Do You Need a Fit to Drive Medical Test?
To make sure everyone on our roads are fit to drive, medical standards set by the government must be satisfied. If you are aged over 75 years or have an injury or health condition that may impact your ability to operate a vehicle, you may be required to get tests done to prove your abilities.
Conditions that may affect road safety
There are a number of conditions which can impair one’s ability to operate a vehicle safely, such as:
Poor vision, monocular vision, glaucoma, mascular degeneration and cataracts are just some of the eye conditions which can impair your ability to safely use a vehicle. These issues can put you at a higher risk of crashing, especially when overtaking or pulling in or out of traffic, and can make it harder to read signs. If you have a vision problem you may need to get a fit to drive medical assessment done.
Dementia is a slow, irreversible loss of one’s mental abilities. It can create a myriad of road safety concerns, which get worse over time. If you have dementia you should visit your GP regularly to talk about your fit to drive medical abilities. You might also want to speak to your family to help transition from using a private car to some other kind of transport.
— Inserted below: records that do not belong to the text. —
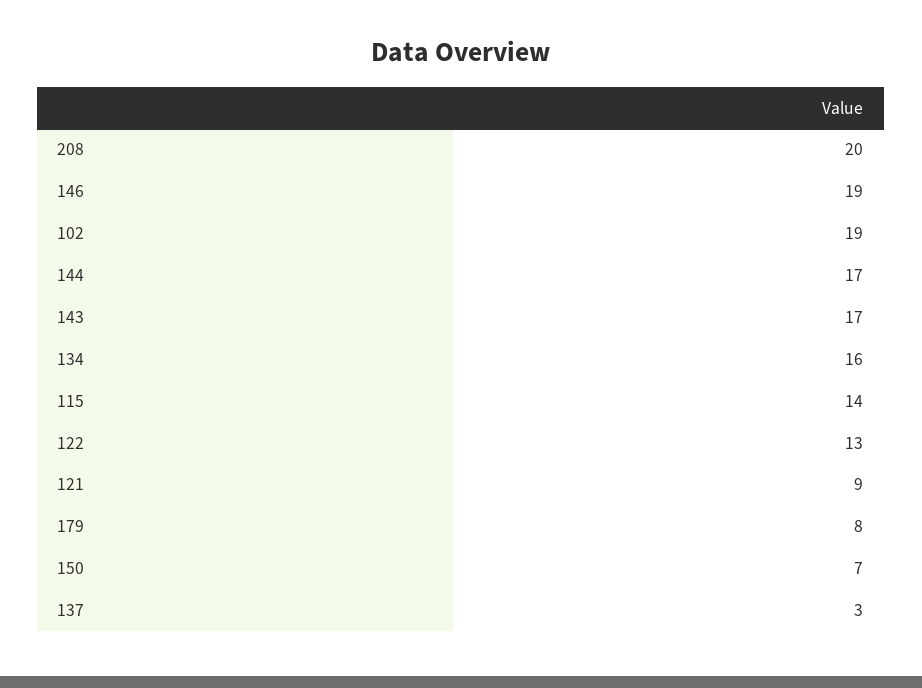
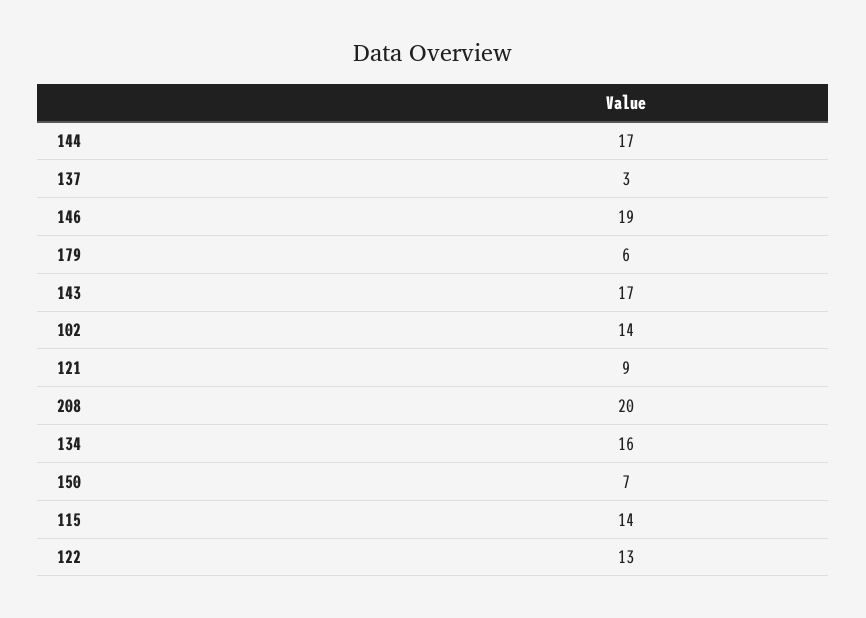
  {
    "208": 20,
    "146": 19,
-   "102": 19,
+   "102": 14,
    "144": 17,
    "143": 17,
    "134": 16,
    "115": 14,
    "122": 13,
    "121": 9,
-   "179": 8,
+   "179": 6,
    "150": 7,
    "137": 3
  }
If you have epilepsy, you will only be given a licence if you have had no seizures for a minimum of one year (or ten years if you use a commercial vehicle). Your licence will have a condition on it and you will need to go through regular fit to drive medical reviews to keep it valid.
Hearing loss and deafness don’t generally impair your ability to use a private vehicle, however if you use a commercial vehicle you will be affected by hearing standards, and will need to undergo regular reviews with an audiologist or ENT specialist.
As we get older, things we once took for granted can start to decline – things like vision, hearing, strength, coordination and motor reflexes often get weaker as we age. This is why once you are aged 75 you are required to have an annual fit to drive medical review, to prove you are able to operate a vehicle safely. The RMS will mail you a form 8 weeks before your next birthday which your GP will need to complete.
Injuries & illness
If you have a long-term injury or illness you are legally required to tell the RMS. If you do not and you are in a road accident, you might be prosecuted and your insurance mightn’t cover you.
Many fit to drive medical forms are able to be completed and submitted to the RMS online via your GP or specialist. This makes the process much more efficient and faster and means you don’t have to go to a service centre in order to finish your assessment.
Your GP can give you advice regarding how your conditions might impair your ability to operate a vehicle, as well as give you tips for managing and overcoming them. However, the RMS is responsible for the final decision regarding whether or not to issue you a licence.
The RMS will consider your GP’s and specialist’s fit to drive medical advice, as well as factors like accident history and your type of vehicle (e.g. private car vs commercial truck). You might be given a conditional licence and be required to use vehicle aids in order to continue using the roads.